Conventional electric power systems were designed to move central station alternating current (AC) power, via high-voltage transmission lines and lower voltage distribution lines, to households and businesses that used the power in incandescent lights, AC motors, and other AC equipment. Today's electronic devices (such as computers, florescent lights, variable speed drives, and many other household and business appliances and equipment) need direct current (DC) input. However, all of these DC devices require conversion of the building's AC power into DC for use, and that conversion typically uses inefficient rectifiers. Moreover, DC power generated by distributed renewable power sources (such as rooftop solar) must be converted to AC to tie into the building's electric system, and must later be re-converted to DC for many end uses. These AC-DC conversions (or DC-AC-DC in the case of rooftop solar) result in substantial energy losses.
One possible solution is a DC microgrid, which is a DC grid within a building (or serving several buildings) that minimizes or eliminates these conversion losses entirely. In the DC microgrid system, AC power is converted to DC when entering the DC grid using a high-efficiency rectifier, which then distributes the power directly to DC equipment served by the DC grid. On average, such systems reduce AC to DC conversion losses from an average loss of about 10% down to 5%. In addition, roof top photovoltaic (PV) and other distributed DC generation can be fed directly to DC equipment, via the DC microgrid, without the double conversion loss (DC to AC to DC), which would be required if the DC generation output was fed into an AC system.
The major advantages of DC grids are that efficiency can be improved by centralizing part of the power drive train.
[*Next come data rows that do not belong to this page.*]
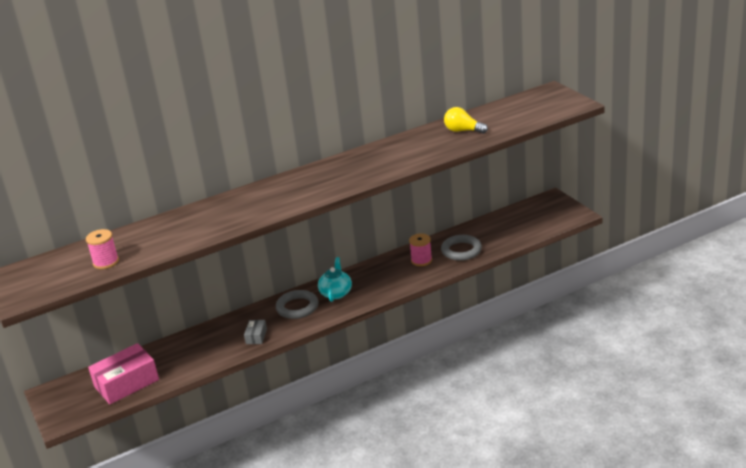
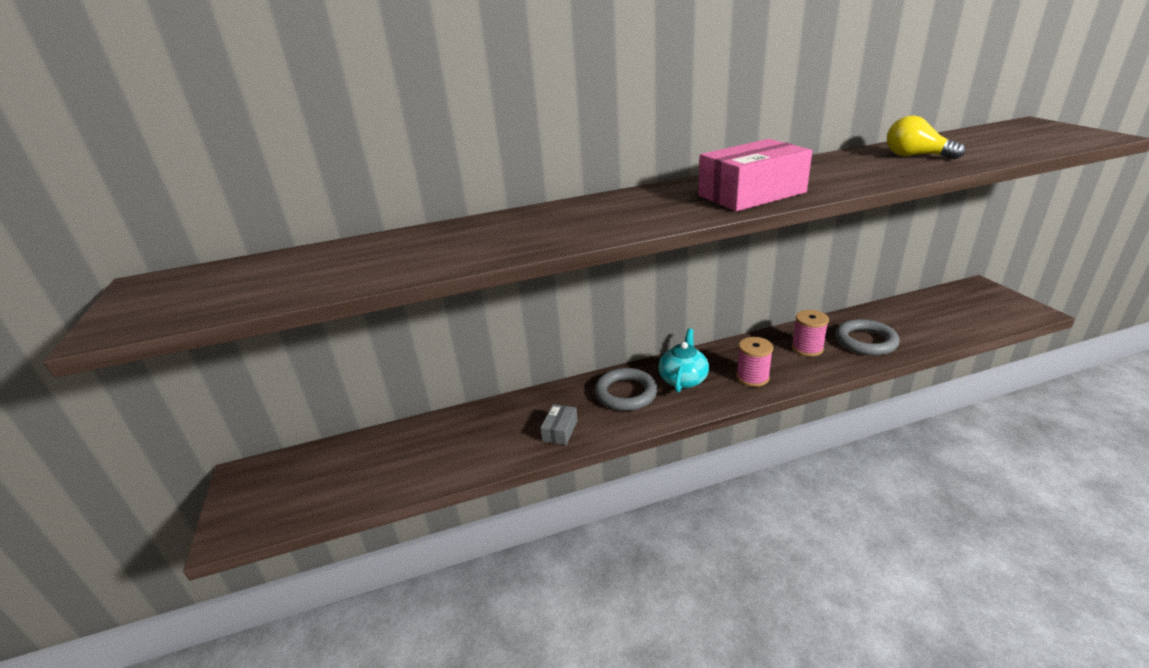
camera: 10 degrees right, 0 degrees up
(106, 262) = (301, 281): pink spool -> pink spool (752, 377)
(126, 383) = (352, 479): pink box -> pink box (751, 194)

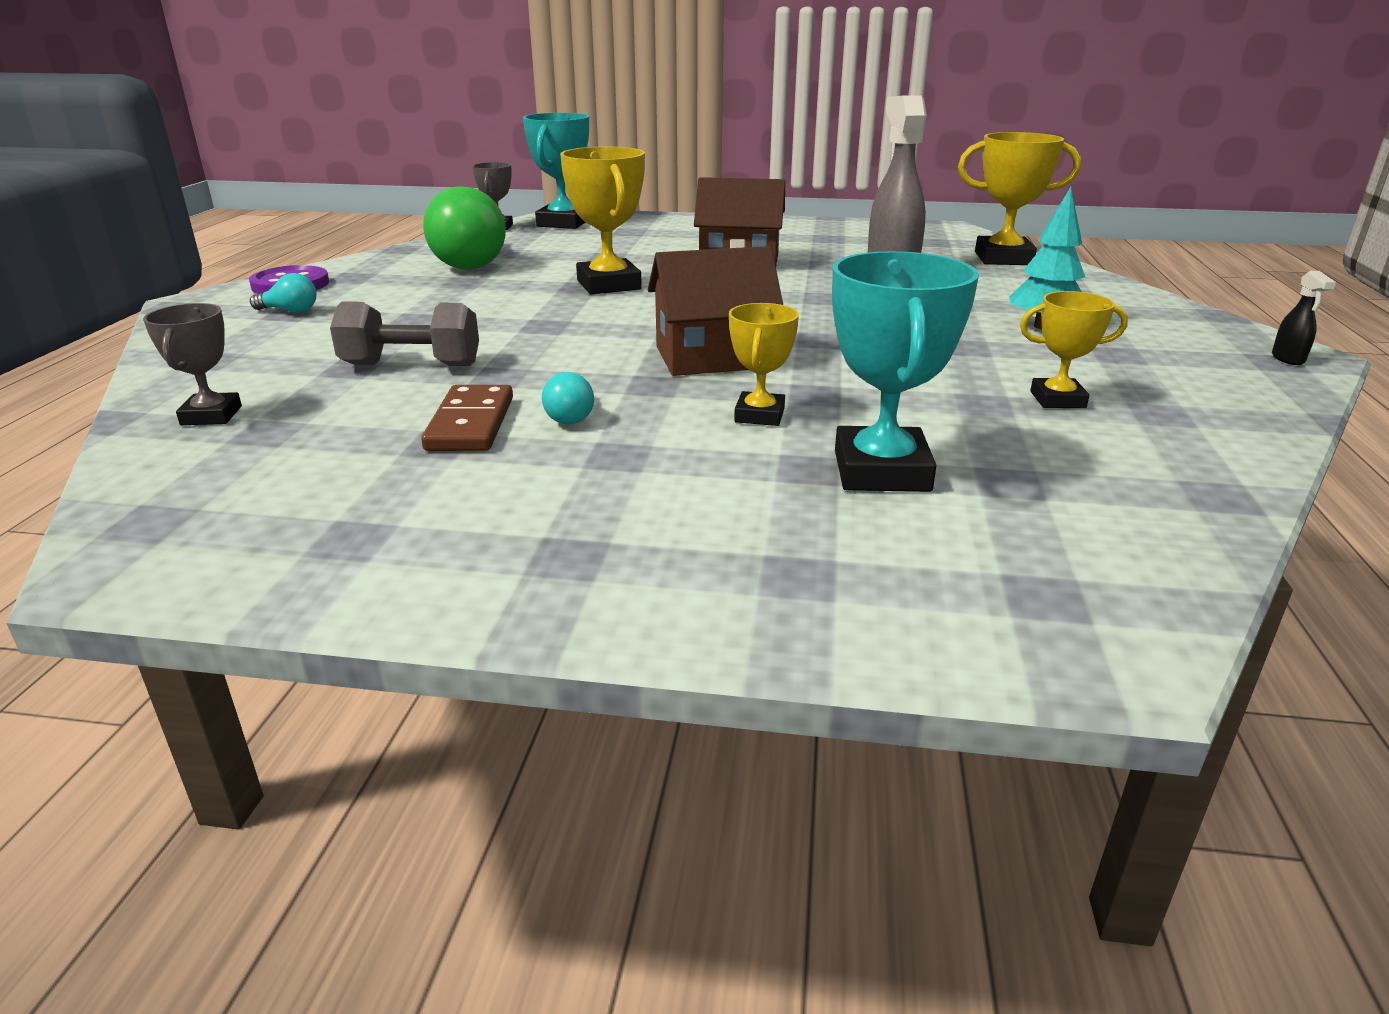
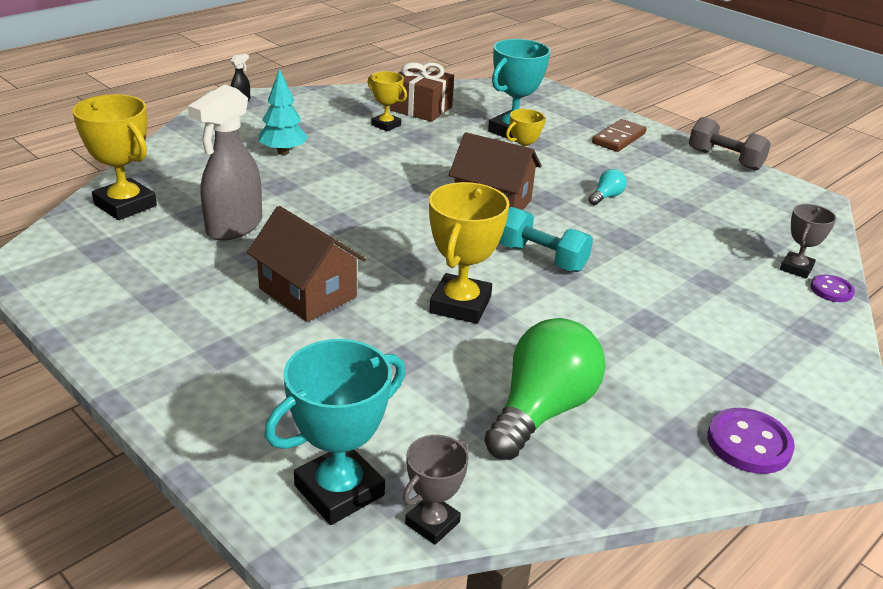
camera: 145 degrees left, 5 degrees up
(158, 405) = (831, 290): none -> purple button
(290, 311) = (750, 381): turquoise light bulb -> none
(411, 365) = (671, 267): grey dumbbell -> grey dumbbell (724, 159)
(470, 424) = (658, 211): brown domino -> brown domino (619, 138)
(579, 330) = (541, 258): none -> turquoise dumbbell
(1102, 450) = (421, 109): none -> brown gift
For DC grids, rectification of AC power and power factor correction can be provided in a single high-power device. A further advantage is that by directly injecting the DC power from PV installations an unnecessary double conversion to and from AC can be dispensed with. This increases the effectiveness of PV installations significantly. A still further advantage is the reduced current stress of power cables since the DC voltage can be selected to be higher than the root mean square (RMS) value of a sinusoidal mains. The DC voltage is typically the peak voltage of the maximum AC mains voltage. Also there are no copper losses associated with reactive power in a DC grid, since there is no reactive power. Finally, partitioning the power in this way causes a large reduction in amount and costs of hardware.
It is much more effective to have one large rectifier and grid controller and very simple load driver (e.g., light emitting diode (LED) driver), than to have a large number of full fledged AC mains drivers, each needing mains filters, a rectifier and a PFC boost module.
Another consequence of the DC grid architecture is that fine grained control can be provided over the grid voltage. This is distinctly different from AC mains where the sinusoidal mains voltage has a varying amplitude and mains current harmonic distortions depending on the load conditions.
Conventional load control approaches (such as 0-10V, Digital Addressable Lighting Interface (DALI), Digital Multiplex (DMX), KNX, etc.) rely on a separate control cable and can also be used with DC lighting. Also powerline communication as described in the IEEE specification 1901 “IEEE Standard for Broadband over Power Line Networks” can be used. However such control solutions are usually quite complex and require additional hardware installations.